La reconnaissance politique du plan d’autonomie facilite désormais les partenariats économiques avec les investisseurs étrangers, notamment européens et américains, désireux d’un cadre plus stable.
2. Une dimension sécuritaire régionale
Dans le contexte d’instabilité du Sahel, le Maroc se positionne comme un acteur de sécurité régionale : contrôle des flux migratoires, lutte contre le trafic et contre le terrorisme. La stabilité du Sahara occidental devient dès lors un enjeu sécuritaire partagé par les puissances occidentales. Cette perception transforme un conflit de décolonisation en dossier de gestion stratégique du risque.
V. Approche socioculturelle et humaine
La résolution a des répercussions profondes sur l’identité et le vécu du peuple sahraoui. Les réfugiés dans les camps de Tindouf, privés de perspective claire, se trouvent dans une situation de fatigue politique et humanitaire. La jeunesse sahraouie, née après le cessez-le-feu de 1991, oscille entre résignation et colère.
Sur le territoire contrôlé par le Maroc, les projets de développement améliorent certaines conditions de vie, mais la question de la participation réelle des Sahraouis aux instances politiques et administratives reste ouverte.
Sociologiquement, le risque est celui d’une pacification sans réconciliation, où la croissance économique ne suffit pas à combler le déficit de légitimité politique.
VI. Enjeux et perspectives
1. Opportunités
La décision du Conseil de sécurité peut être interprétée comme une victoire diplomatique du réalisme : elle pourrait stabiliser la région, ouvrir de nouveaux axes de coopération économique et apaiser un conflit vieux de cinquante ans. Pour le Maroc, elle conforte l’image d’un État moderne, promoteur de stabilité et d’investissement.
2. Risques
Mais les risques sont multiples :
- marginalisation politique du peuple sahraoui ;
- durcissement de la position algérienne ;
- perte de crédibilité de l’ONU en matière de décolonisation ;
- tensions possibles sur la répartition des bénéfices économiques.

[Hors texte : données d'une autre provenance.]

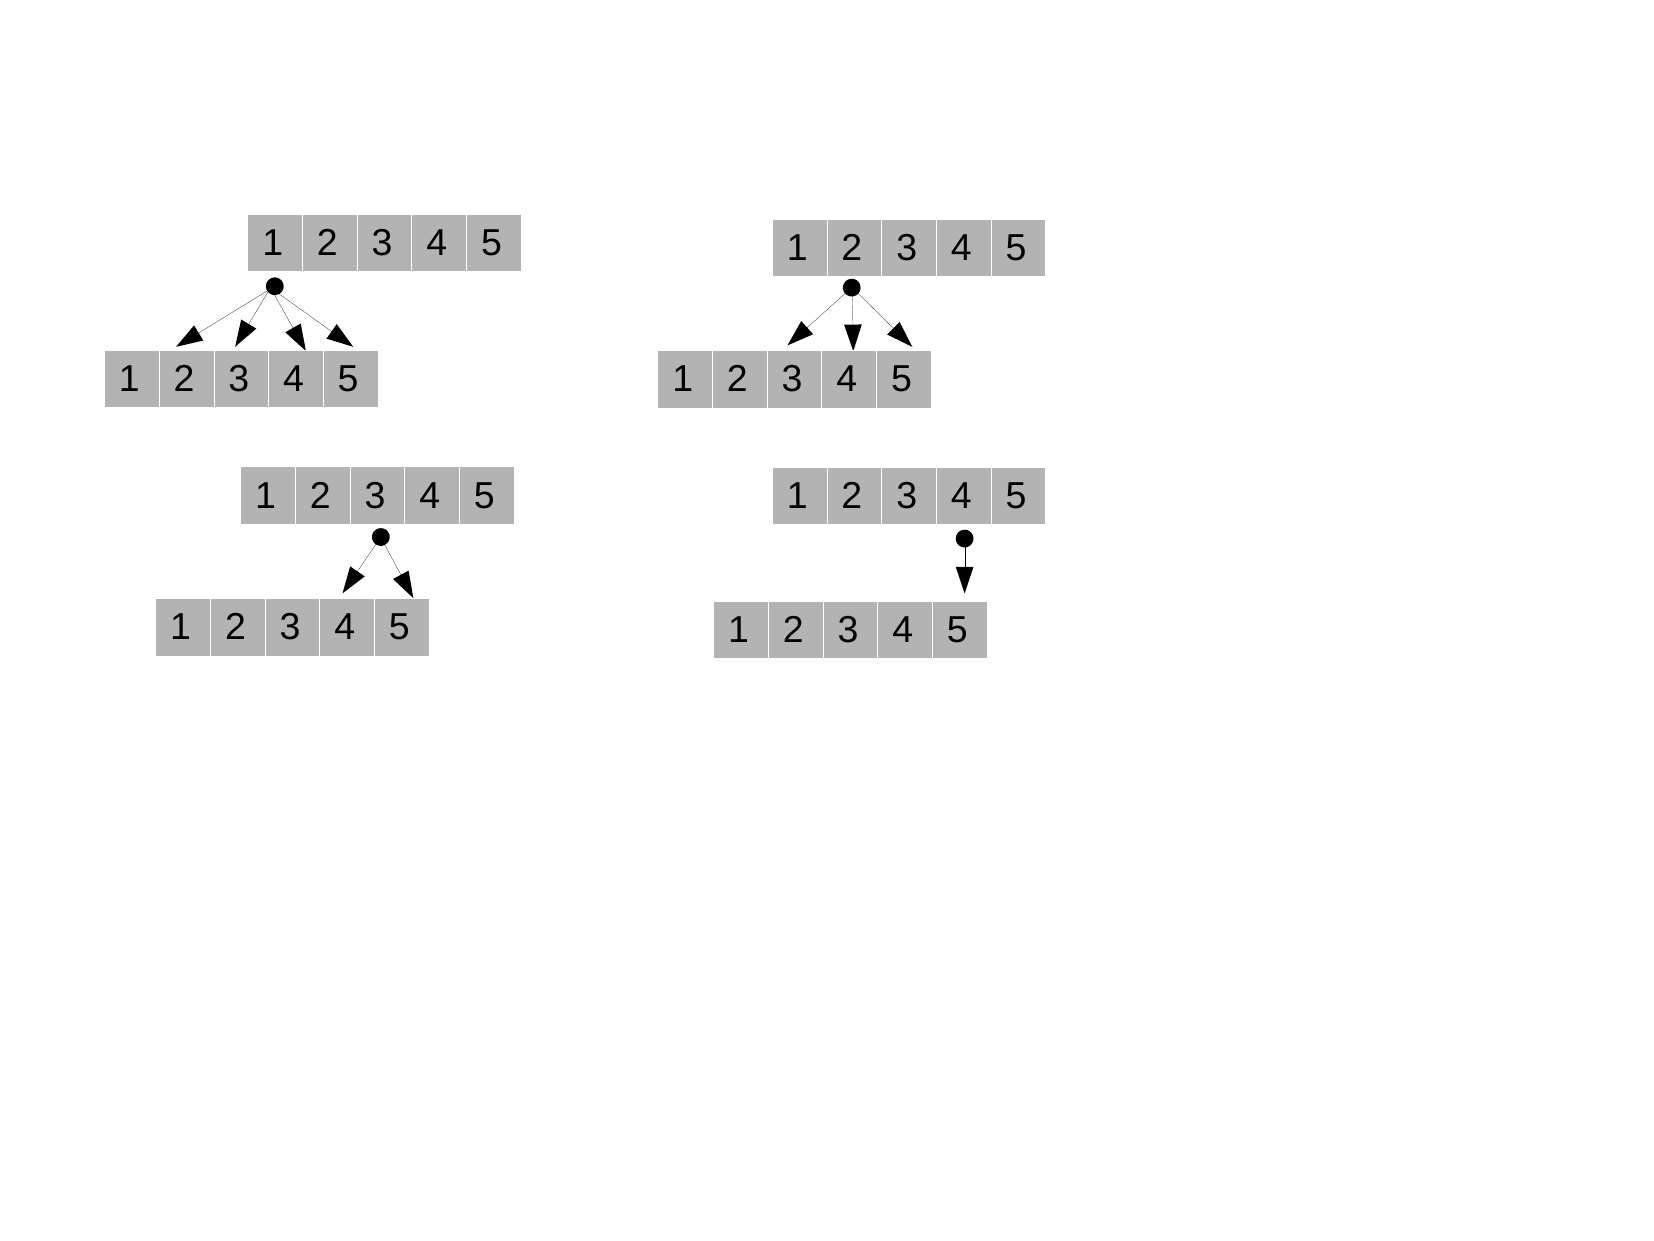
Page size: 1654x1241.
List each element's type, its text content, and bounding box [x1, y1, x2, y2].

table_header 1 [241, 467, 295, 524]
table_header 1 [156, 599, 210, 656]
table_header 2 [828, 468, 881, 524]
table_header 2 [296, 467, 350, 524]
table_header 3 [768, 351, 821, 408]
table_header 1 [714, 602, 768, 658]
table_header 5 [992, 220, 1045, 276]
table_header 4 [822, 351, 876, 408]
table_header 4 [320, 599, 374, 656]
table_header 5 [877, 351, 931, 408]
table_header 4 [412, 215, 466, 271]
table_header 2 [828, 220, 881, 276]
table_header 4 [269, 351, 323, 407]
table_header 5 [460, 467, 514, 524]
table_header 4 [937, 220, 991, 276]
table_header 2 [769, 602, 823, 658]
table_header 3 [882, 468, 936, 524]
table_header 2 [303, 215, 357, 271]
table_header 1 [773, 220, 827, 276]
table_header 3 [266, 599, 319, 656]
table_header 2 [160, 351, 214, 407]
table_header 1 [773, 468, 827, 524]
table_header 3 [215, 351, 268, 407]
table_header 1 [248, 215, 302, 271]
table_header 5 [992, 468, 1045, 524]
table_header 5 [324, 351, 378, 407]
table_header 4 [878, 602, 932, 658]
table_header 1 [105, 351, 159, 407]
table_header 3 [882, 220, 936, 276]
table_header 2 [211, 599, 265, 656]
table_header 3 [358, 215, 411, 271]
table_header 4 [405, 467, 459, 524]
table_header 1 [658, 351, 712, 408]
table_header 5 [933, 602, 987, 658]
table_header 3 [351, 467, 404, 524]
table_header 2 [713, 351, 767, 408]
table_header 5 [375, 599, 429, 656]
table_header 4 [937, 468, 991, 524]
table_header 3 [824, 602, 877, 658]
table_header 5 [467, 215, 521, 271]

Si l’autonomie n’est pas accompagnée de garanties de représentativité et de respect des droits fondamentaux, le risque d’une reprise de la contestation armée demeure.
Conclusion
La résolution 2797 du Conseil de sécurité sur le Sahara occidental marque un tournant politique et diplomatique majeur : elle entérine la prééminence du plan d’autonomie marocain et reconfigure la dynamique régionale.
Elle illustre une tendance globale : la primauté du pragmatisme géopolitique sur les principes classiques du droit international. En substituant à l’autodétermination externe une autonomie interne, la communauté internationale privilégie la stabilité à la justice historique.
Mais cette stabilité reste conditionnelle : sans inclusion réelle des Sahraouis, sans mécanisme de suivi des droits humains et sans rapprochement Maroc-Algérie, la paix demeure fragile. Ainsi, la décision du Conseil de sécurité, plus qu’une solution définitive, représente une transition politique : une tentative de sortir d’un conflit gelé par une approche économique et sécuritaire, mais dont la portée juridique et humaine reste encore incertaine.